Joe Ryan, perhaps the Twins' most effective starter this season, will make a rehab start for Class AAA St. Paul on Thursday, Baldelli said, his first game action since testing positive for COVID-19 on May 25.

"We think he's past the point of being able to just return," Baldelli said of Ryan, who owns a 2.28 ERA in eight starts. "He just needs to get the work — his arm, his body, cardio."

Josh Winder, on the injured list because of a shoulder impingement since May 21, will start for the Saints on Friday. Both righthanders could return to the Twins' roster next week.

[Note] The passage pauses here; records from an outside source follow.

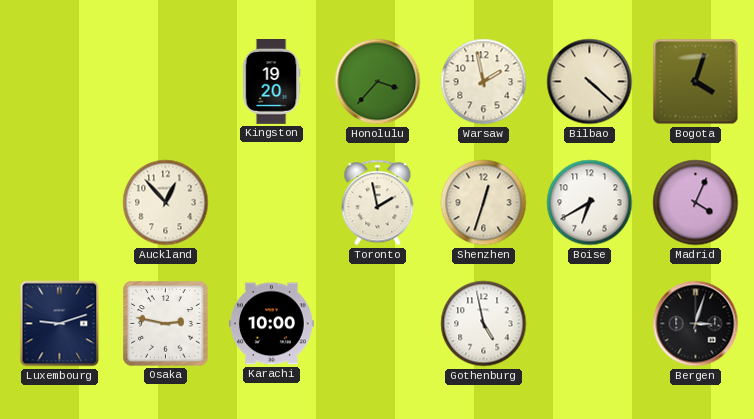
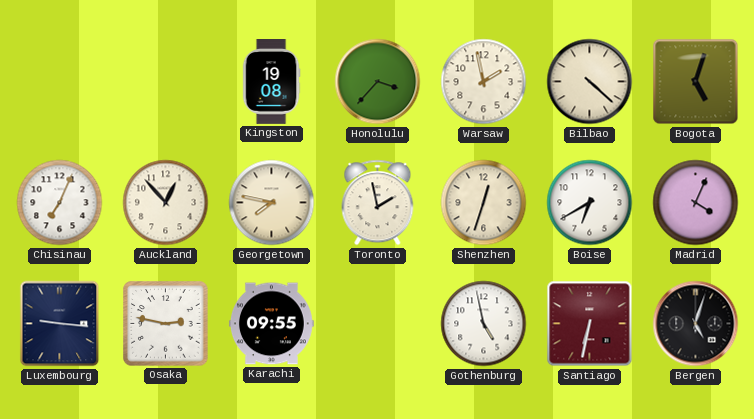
Kingston: 19:20 -> 19:08
Bogota: 4:03 -> 5:03
Chisinau: none -> 7:04
Georgetown: none -> 7:47
Luxembourg: 9:12 -> 9:16
Karachi: 10:00 -> 09:55
Santiago: none -> 6:32
Bergen: 3:03 -> 5:03
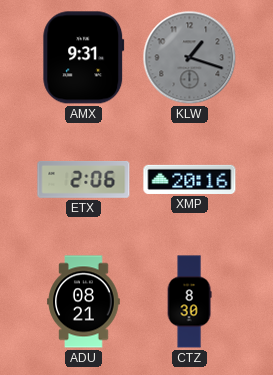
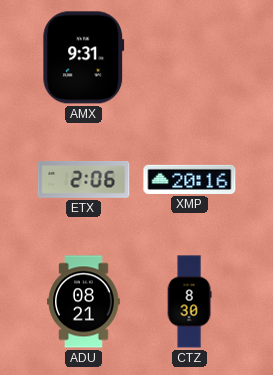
KLW: 1:18 -> none
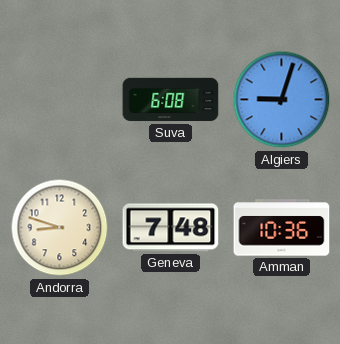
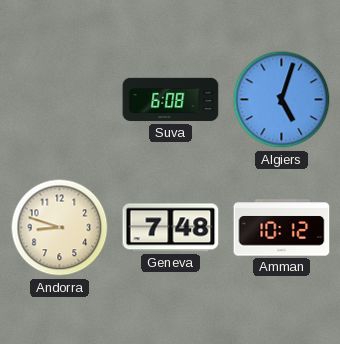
Algiers: 9:03 -> 5:03
Amman: 10:36 -> 10:12
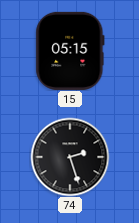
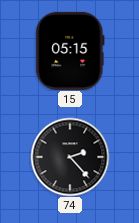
74: 2:27 -> 2:23
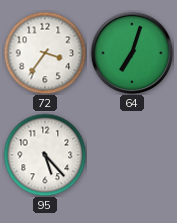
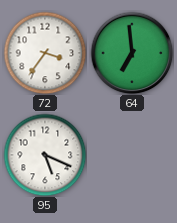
64: 7:03 -> 6:59
95: 5:23 -> 5:19
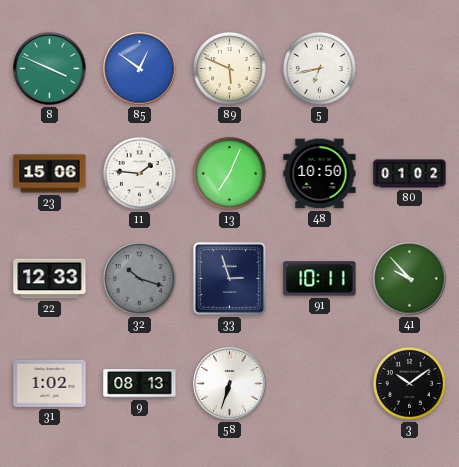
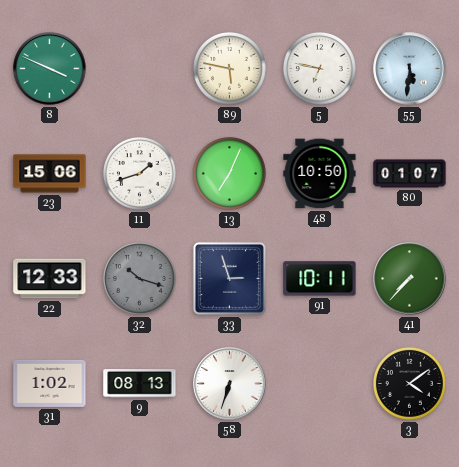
85: 12:51 -> none
89: 5:49 -> 5:47
5: 6:43 -> 6:47
55: none -> 5:31
11: 1:46 -> 1:42
80: 01:02 -> 01:07
41: 9:53 -> 7:37
3: 10:09 -> 4:09
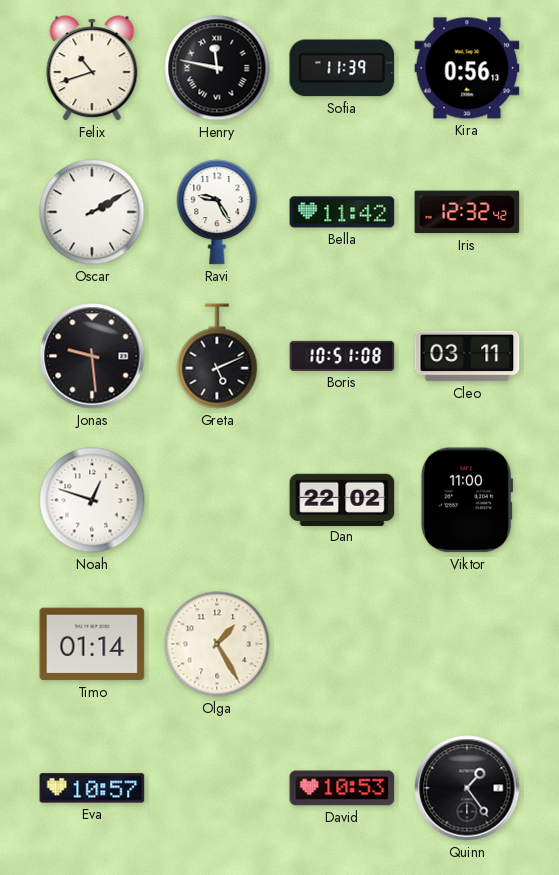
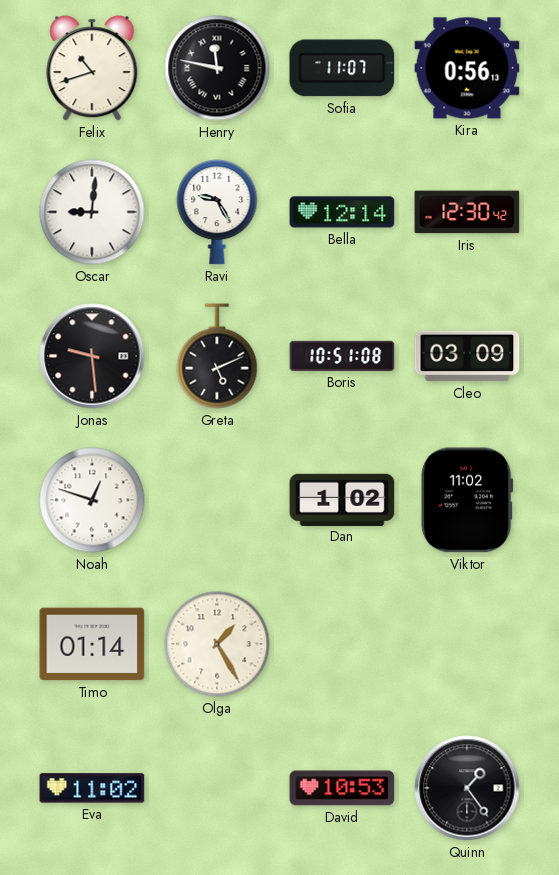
Sofia: 11:39 -> 11:07
Oscar: 2:10 -> 9:01
Bella: 11:42 -> 12:14
Iris: 12:32 -> 12:30
Cleo: 03:11 -> 03:09
Dan: 22:02 -> 1:02
Viktor: 11:00 -> 11:02
Eva: 10:57 -> 11:02
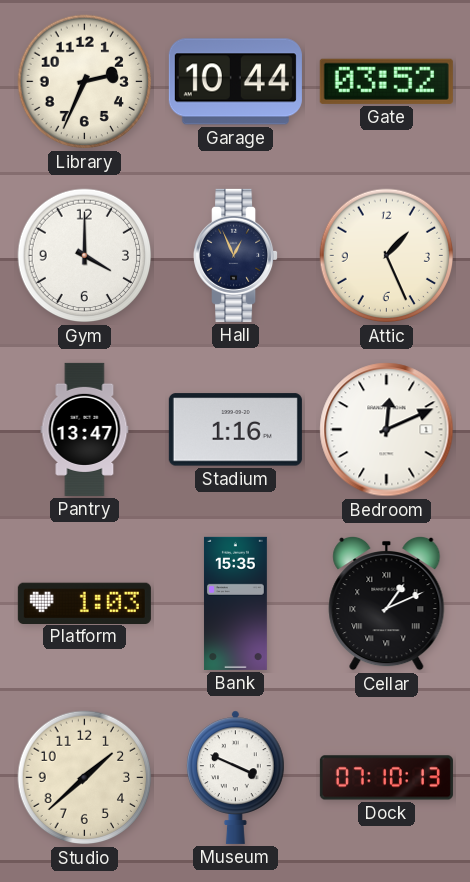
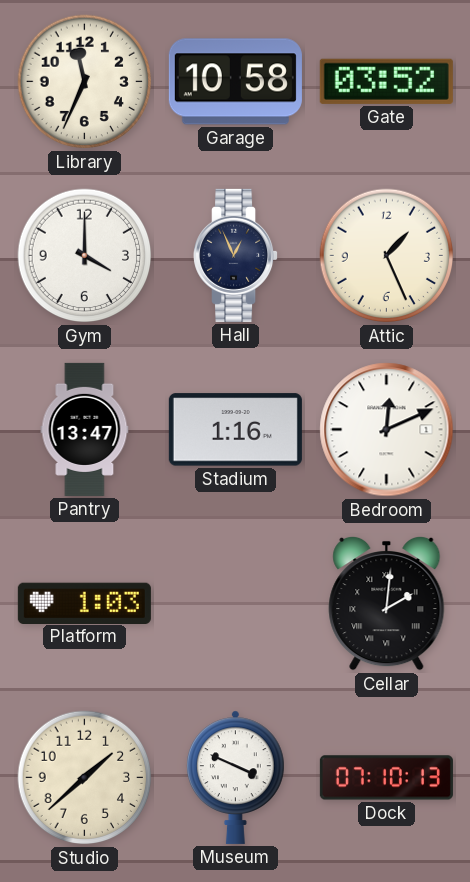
Library: 2:34 -> 11:34
Garage: 10:44 -> 10:58
Bank: 15:35 -> none
Cellar: 1:11 -> 2:01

The news isn't as good for reliever Cody Stashak, who will undergo season-ending shoulder surgery in the near future. It's the third consecutive shortened season for Stashak, who has totaled only 47 innings in that time. He appeared in 11 games with a 3.86 ERA this year.

Etc.

  • Kenta Maeda has concluded the Fort Myers portion of his rehab from elbow surgery nine months ago, and will remain in Minneapolis until he is ready to begin throwing to live hitters. "I'm happy to be back, seeing the guys, to simply be around with them," said Maeda, who hopes to throw off a mound in about two weeks. "Just to be able to continue the same program at the big-league stadium gets me going." But he declined to predict whether he will pitch for the Twins in 2022.
  • Correa was removed from the COVID-19 list and inserted into the starting lineup as the designated hitter on Wednesday. To make room, the Twins returned Jermaine Palacios to St. Paul.
  • Righthander Jorge Alcala, on the 60-day injured list because of elbow inflammation, experienced stiffness in his elbow after his rehab appearance in Fort Myers on June 1, and his program has been temporarily paused, the Twins said.
  • The Twins designated righthander Juan Minaya for assignment and restored Jharel Cotton to the roster from St. Paul. Cotton, who has been up and down between the majors and minors three times this season, has an 0.93 ERA in 9⅔ innings for the Twins. Minaya allowed six runs in 6⅓ innings this year. The Twins elected to keep righthander Cole Sands on the roster, and Baldelli said the current plan is for the rookie to make at least one more start.